__What the exercise asks__.
Each line in the entries below that holds the word "lines" belongs in the answer.

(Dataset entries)
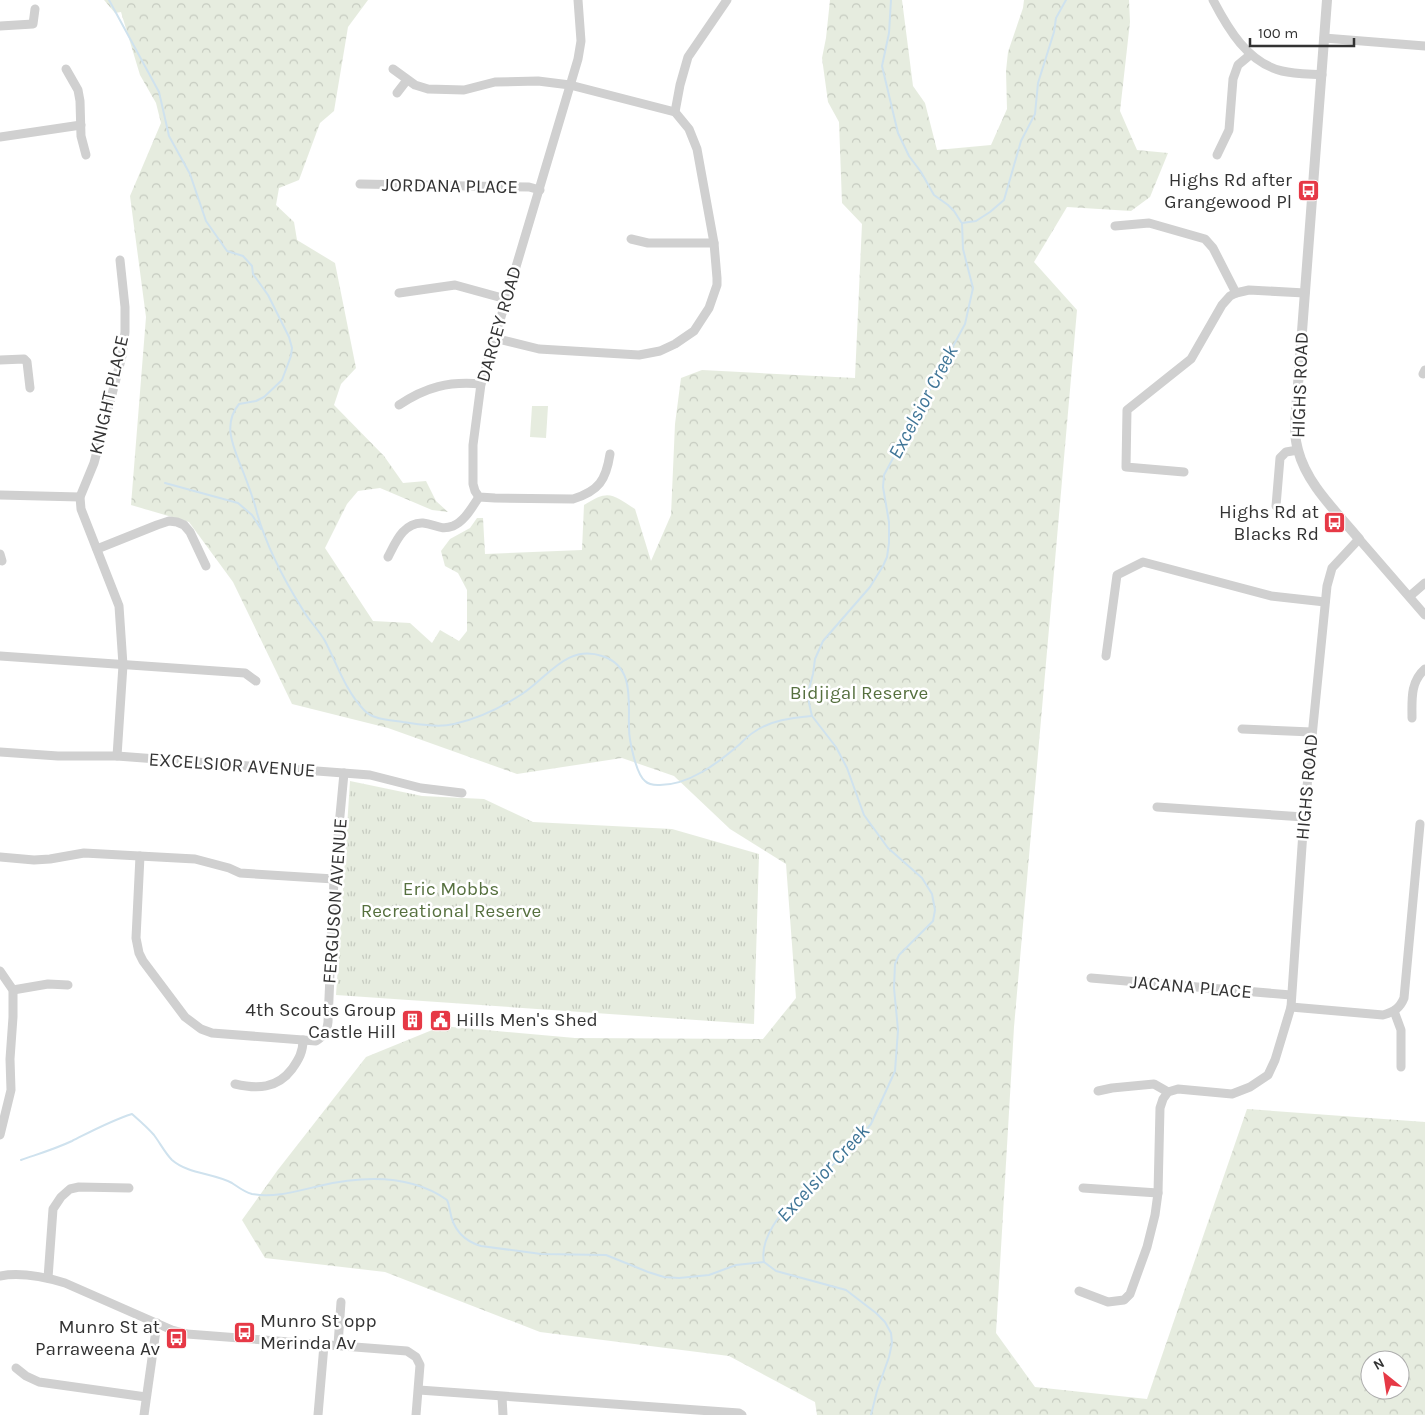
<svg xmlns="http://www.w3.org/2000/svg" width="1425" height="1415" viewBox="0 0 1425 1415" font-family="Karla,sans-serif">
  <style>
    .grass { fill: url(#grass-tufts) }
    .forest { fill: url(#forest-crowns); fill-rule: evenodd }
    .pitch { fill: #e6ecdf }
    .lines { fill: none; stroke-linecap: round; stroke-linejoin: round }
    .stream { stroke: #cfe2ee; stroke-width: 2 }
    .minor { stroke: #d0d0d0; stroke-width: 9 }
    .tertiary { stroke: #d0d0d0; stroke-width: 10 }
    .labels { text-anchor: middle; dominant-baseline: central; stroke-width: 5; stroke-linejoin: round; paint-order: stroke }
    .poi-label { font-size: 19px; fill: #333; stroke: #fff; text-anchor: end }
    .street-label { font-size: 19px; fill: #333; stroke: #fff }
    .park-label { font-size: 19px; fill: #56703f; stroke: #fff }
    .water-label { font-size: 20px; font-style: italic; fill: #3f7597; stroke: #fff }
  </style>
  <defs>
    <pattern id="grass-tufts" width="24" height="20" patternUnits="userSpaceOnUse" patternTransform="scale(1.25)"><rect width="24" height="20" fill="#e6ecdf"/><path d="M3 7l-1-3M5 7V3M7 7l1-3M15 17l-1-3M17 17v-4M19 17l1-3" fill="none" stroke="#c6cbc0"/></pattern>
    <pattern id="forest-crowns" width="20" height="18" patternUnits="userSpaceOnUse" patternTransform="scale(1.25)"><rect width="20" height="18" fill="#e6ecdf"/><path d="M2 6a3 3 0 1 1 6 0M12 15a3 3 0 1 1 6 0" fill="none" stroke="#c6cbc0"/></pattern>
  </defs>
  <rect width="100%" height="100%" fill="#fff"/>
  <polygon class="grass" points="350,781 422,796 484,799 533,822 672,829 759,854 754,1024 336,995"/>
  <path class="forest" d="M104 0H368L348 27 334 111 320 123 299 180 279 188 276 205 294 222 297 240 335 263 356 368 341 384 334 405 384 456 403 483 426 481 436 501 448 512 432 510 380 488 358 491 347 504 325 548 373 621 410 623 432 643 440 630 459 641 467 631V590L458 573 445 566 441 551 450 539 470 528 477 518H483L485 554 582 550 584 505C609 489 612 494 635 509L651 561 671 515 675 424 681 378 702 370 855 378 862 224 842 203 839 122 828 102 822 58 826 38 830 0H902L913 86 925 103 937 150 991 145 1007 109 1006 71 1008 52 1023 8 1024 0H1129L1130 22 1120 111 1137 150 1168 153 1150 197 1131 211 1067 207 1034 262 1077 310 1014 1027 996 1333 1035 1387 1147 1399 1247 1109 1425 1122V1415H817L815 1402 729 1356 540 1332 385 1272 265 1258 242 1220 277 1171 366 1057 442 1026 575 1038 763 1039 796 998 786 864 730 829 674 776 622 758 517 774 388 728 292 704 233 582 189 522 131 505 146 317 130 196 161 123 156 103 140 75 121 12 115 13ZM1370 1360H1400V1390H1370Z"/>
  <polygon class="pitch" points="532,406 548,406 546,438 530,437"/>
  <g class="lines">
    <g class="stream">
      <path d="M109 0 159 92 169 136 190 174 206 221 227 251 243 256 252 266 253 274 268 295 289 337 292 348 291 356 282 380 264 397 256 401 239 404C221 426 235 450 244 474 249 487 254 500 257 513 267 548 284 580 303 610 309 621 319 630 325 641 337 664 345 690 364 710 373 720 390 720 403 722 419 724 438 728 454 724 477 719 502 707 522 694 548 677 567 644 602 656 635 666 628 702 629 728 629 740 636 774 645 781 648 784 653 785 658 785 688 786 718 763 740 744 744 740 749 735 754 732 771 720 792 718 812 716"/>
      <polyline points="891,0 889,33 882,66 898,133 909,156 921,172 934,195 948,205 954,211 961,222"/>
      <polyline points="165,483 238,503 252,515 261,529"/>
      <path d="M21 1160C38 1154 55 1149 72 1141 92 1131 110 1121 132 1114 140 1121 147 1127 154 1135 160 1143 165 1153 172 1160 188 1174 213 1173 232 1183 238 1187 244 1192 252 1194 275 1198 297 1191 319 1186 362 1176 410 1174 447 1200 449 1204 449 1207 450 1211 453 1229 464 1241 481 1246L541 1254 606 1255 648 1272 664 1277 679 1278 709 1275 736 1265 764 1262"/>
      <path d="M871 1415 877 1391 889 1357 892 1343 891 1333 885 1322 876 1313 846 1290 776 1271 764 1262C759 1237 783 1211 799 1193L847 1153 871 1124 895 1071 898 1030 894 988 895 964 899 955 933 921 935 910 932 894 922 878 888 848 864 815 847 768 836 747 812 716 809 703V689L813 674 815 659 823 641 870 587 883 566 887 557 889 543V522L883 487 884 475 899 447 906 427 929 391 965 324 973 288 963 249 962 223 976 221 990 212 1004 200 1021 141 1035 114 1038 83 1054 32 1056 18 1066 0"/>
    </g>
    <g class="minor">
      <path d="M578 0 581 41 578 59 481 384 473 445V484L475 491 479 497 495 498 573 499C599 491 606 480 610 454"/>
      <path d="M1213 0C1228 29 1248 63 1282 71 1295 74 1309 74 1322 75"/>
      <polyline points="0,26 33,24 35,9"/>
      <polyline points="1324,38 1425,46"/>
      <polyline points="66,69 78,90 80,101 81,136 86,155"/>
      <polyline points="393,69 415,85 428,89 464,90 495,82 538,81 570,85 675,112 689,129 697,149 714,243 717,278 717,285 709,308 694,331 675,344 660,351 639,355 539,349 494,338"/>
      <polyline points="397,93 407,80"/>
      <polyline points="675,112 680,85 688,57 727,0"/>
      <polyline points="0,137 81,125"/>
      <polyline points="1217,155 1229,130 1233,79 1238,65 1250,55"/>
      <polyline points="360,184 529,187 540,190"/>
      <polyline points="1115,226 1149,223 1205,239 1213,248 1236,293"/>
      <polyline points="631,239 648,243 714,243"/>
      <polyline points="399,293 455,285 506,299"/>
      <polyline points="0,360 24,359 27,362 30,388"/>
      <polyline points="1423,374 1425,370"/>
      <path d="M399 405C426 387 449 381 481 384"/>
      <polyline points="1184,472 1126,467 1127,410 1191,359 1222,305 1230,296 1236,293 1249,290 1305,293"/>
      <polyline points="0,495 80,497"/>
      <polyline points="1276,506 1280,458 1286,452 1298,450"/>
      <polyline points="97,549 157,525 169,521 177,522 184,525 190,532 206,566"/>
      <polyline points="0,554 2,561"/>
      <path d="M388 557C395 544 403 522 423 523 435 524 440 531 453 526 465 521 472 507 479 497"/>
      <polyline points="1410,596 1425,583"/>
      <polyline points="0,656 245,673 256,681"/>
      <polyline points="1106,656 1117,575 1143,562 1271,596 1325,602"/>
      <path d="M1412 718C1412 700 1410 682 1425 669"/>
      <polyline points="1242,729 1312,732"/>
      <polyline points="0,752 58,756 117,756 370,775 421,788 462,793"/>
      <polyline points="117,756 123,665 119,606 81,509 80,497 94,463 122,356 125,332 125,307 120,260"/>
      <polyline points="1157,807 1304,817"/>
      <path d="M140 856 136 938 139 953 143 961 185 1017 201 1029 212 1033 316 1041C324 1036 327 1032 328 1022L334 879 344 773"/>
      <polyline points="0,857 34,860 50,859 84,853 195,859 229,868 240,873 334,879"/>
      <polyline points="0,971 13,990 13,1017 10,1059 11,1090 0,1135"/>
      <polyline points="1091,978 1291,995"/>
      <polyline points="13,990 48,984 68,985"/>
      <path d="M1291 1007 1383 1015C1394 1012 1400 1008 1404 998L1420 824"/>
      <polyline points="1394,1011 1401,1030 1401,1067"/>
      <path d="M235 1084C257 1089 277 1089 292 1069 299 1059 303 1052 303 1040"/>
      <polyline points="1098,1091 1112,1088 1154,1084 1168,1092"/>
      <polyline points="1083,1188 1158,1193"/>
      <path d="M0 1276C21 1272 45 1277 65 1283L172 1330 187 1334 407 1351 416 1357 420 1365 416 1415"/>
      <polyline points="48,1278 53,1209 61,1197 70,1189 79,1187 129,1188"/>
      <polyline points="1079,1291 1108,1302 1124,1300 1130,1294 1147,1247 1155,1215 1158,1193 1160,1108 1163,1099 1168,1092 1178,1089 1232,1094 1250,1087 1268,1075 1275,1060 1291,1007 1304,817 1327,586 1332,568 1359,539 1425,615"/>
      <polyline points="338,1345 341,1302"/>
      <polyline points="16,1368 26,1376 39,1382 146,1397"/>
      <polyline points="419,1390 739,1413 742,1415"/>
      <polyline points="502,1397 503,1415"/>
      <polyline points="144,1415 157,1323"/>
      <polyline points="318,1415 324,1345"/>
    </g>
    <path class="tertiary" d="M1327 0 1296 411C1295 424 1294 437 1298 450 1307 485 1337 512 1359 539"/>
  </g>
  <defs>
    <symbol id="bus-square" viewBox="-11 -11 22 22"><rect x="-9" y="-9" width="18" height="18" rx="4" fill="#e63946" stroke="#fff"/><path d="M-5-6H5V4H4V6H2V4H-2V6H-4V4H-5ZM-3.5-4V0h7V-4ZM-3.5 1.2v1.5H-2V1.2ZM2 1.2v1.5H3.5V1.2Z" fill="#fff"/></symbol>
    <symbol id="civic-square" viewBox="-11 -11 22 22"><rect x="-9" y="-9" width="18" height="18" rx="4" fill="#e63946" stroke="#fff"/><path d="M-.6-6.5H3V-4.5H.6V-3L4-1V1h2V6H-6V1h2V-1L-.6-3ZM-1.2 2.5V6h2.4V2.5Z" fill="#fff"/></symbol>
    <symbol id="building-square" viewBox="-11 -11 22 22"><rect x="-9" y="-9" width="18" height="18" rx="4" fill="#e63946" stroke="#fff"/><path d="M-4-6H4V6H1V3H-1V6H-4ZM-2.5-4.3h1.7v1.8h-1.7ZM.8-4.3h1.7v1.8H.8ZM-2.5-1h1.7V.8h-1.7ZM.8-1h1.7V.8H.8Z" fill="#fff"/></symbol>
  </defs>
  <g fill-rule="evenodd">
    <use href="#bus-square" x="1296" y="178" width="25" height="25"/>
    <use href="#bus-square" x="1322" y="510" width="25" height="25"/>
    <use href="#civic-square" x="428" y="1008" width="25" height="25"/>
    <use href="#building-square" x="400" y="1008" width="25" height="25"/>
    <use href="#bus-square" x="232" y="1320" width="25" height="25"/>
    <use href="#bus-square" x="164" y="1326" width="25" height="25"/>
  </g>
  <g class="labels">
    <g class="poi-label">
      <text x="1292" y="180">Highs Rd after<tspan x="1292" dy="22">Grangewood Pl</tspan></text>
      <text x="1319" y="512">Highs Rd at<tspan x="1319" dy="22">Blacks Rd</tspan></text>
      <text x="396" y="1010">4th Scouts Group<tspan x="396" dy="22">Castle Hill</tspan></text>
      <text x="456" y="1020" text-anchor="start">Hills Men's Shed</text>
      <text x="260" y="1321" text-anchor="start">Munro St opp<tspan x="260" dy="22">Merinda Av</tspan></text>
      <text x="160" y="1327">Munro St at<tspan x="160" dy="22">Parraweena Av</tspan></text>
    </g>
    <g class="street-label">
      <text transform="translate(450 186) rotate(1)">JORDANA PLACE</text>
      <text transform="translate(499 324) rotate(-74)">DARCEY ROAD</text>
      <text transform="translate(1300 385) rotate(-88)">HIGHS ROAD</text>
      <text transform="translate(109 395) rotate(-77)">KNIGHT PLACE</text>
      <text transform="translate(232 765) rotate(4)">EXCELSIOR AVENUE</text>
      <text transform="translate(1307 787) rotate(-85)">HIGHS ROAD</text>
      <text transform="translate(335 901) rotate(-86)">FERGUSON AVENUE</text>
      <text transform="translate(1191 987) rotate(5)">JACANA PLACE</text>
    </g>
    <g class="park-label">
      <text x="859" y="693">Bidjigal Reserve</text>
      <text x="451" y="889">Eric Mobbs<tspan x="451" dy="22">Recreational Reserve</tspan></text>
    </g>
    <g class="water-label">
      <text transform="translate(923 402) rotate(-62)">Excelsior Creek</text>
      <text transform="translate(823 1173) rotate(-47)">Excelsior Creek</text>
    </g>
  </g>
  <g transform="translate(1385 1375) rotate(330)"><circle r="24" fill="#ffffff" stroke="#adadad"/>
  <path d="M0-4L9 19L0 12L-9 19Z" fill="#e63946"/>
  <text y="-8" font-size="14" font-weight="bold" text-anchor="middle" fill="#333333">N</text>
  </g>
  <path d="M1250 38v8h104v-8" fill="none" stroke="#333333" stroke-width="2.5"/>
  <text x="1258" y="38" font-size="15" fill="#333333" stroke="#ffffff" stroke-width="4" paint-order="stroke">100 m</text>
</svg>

__Expected answer__.
    .lines { fill: none; stroke-linecap: round; stroke-linejoin: round }
  <g class="lines">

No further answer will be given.